用于行刑的玄冥台,建立在紫阳宗最深处禁地的万米高空上。

    传闻中,那台面上有先人刻下的上古绝灵阵和传送阵双重阵法。

    在那里被处刑的人首先会被废掉全身的修为,然后碾碎丹田和仙骨,变成普通人。

    最后,被打下天道遗弃之地的禁渊,被无数恐怖的魔物分食。

    自开宗以来,江煜是第二个被推到玄冥台上除以极刑的人。

    而第一个便是传闻中被心魔吞噬,差点灭世的那位元婴修士。

    行刑那天,整个玄冥台的四周乌泱泱地挤满了人。

    云竹也被她现在的小主人抱去观刑了。

    说实话,即便之前她是紫阳宗高高在上的尊者大人,但那传说中的玄冥台,她确实是不曾见过的。

    然而在此刻亲眼见识过后,她感觉,那不像是刑场,更像是古罗马的斗兽场

    还未开场,就充斥着一股死亡的血腥味。

    云竹被宴小七紧紧抱在怀里,坐在距离玄冥台数百米之外的高台之上。

    这时候,她已经见过宴凉了。

    虽然只是远远的一眼,云竹也认出来了。

    那个曾经跟在她后面叫姐姐的小孩子,现在已经完全长大了,据说还已经接任了阵符峰峰主的位置。

    云竹高兴激动之余,也开始察觉到到距离自己上一次的死亡,确实应该是过了很长一段时间了。

    三年,五年,十年……?

    只是最后,她还是完全不能确认那位姓林的青年口中所谓的“当年”,到底具体是指的多久。

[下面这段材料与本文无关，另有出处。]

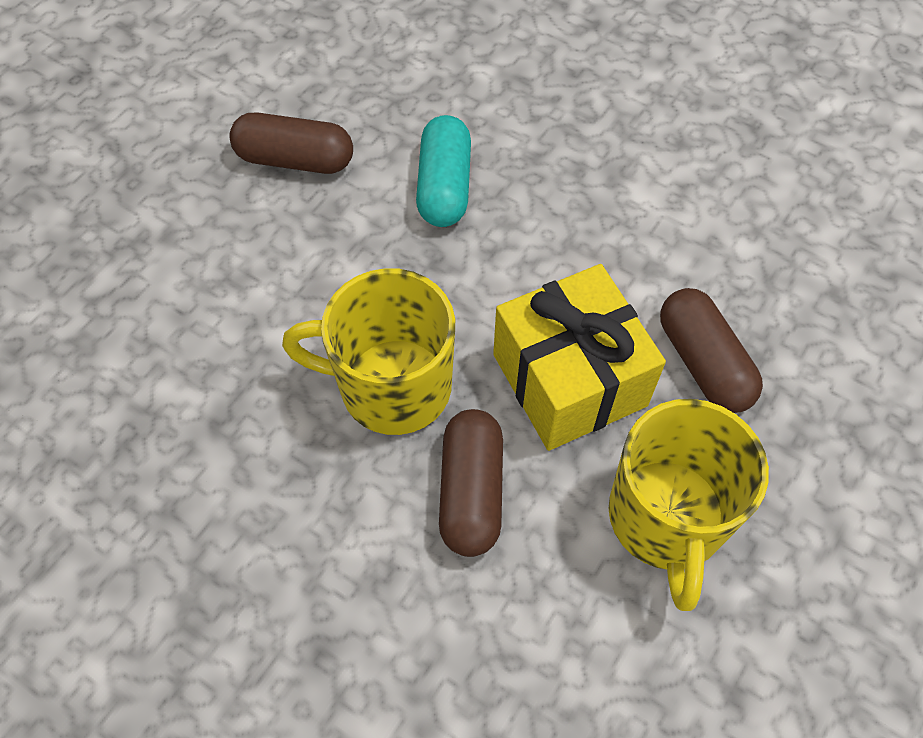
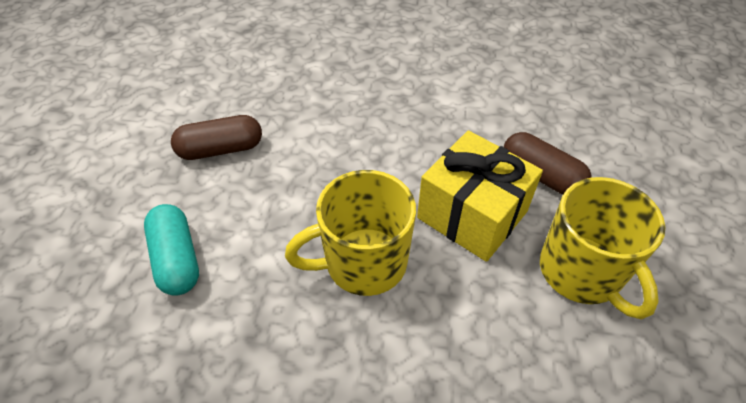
camera: 25 degrees left, 10 degrees down
turquoise capsule [416,115,471,227] -> turquoise capsule moved to [144,204,199,296]
brown capsule [439,409,503,557] -> none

    直到这时候,云竹都还不知道曾经的自己已经死去了百年。

    “诶,杀死尊者大人的凶手就是那个小哥哥吗?”

    宴小七悄悄地跟自己的小宠物咬着耳朵,她的语气听起来很是意外,像是从来都没有想过,在传闻中长着三头六臂、青面獠牙的罪人,竟然是一个看起来只比自己大一点点的少年。

    云竹并没有在听对方到底说了什么,她只是焦灼又急躁地踩着小姑娘的手臂,努力伸长了脖子向下面望去

    少年赤着脚走出来,四肢和脖颈都戴着厚重冰冷的玄铁锁。每走出一步,那沉重的铁链都会碰撞出让人不快的声音。

    江煜只穿了一件单薄的长衫。

    大概是考虑到观刑时会有很多人来看,他们还算贴心地给了一件干净的外衫。

    ——但是也仅限于此了。

    那件衣服看起来很不合身,很大,很薄,轻飘飘的,很轻易地就勾勒出了他瘦得十分嶙峋的肩骨和脊背。

    或者,也有可能是少年太瘦了。

    漆黑的长发已经长到了脚踝,凌乱着,遮掩了眉眼,只露出一点尖尖的,苍白的下巴和抿紧的干涩唇线。

    云竹还记得上一次她从这个角度看他的时候,那时候是宗门大比,江煜越级打败了金丹修士。

    那个时候他也是这样站在无数人视线焦点的中央,耀眼得不可思议。

    【啊,不愧是我徒弟。】

    那时候,云竹还曾这样万分骄傲地想过。

    然而现在,此时此刻的江煜像是一具失去了灵魂的人偶。

    冰冷,苍白,空洞。

    仿佛从高高的云端,跌进了黏腻的沼泽里,然后随着时间的推移,逐渐腐烂。

    “……”

    可能是犯贱吧,明明对方当初毫不留情地杀了她,然而在亲眼见到这一幕的时候,云竹竟然一点报复的快意也没有。

    这样地活着……她情愿宗门直接杀了他。

    “但是,我觉得他看起来一点也不凶诶,还有点好看。”

    小姑娘摸了摸云竹的尾巴,全然不知道自己说了在别人耳中多么大逆不道的话,【好看……?】

    似乎是被这个词汇勾起了什么回忆,云竹下意识地抖了抖耳尖。

    这时候,宴小七像是注意到了什么,语气突然变得有些害怕起来。

    “云云你看,那个小哥哥的脊柱上是不是好像还……穿着铁环啊,看起来好疼的样子。”

    “……”

    云竹认出来了,那是诫堂最残忍的酷刑之一,用刻下禁咒的玄铁环穿过每一节脊椎。

    不论是穿环的过程,还是以后,受刑人时时刻刻都会承受某种足以摧毁理智的恐怖痛楚,直至死去。

    “……”

    云竹没说话,然而小狐狸的喉咙里却无意识地发出了低低的呜咽。

    看到曾经豁出性命护着的小徒弟,变成了弑师叛道的罪人,等下还要上玄冥台被处以极刑。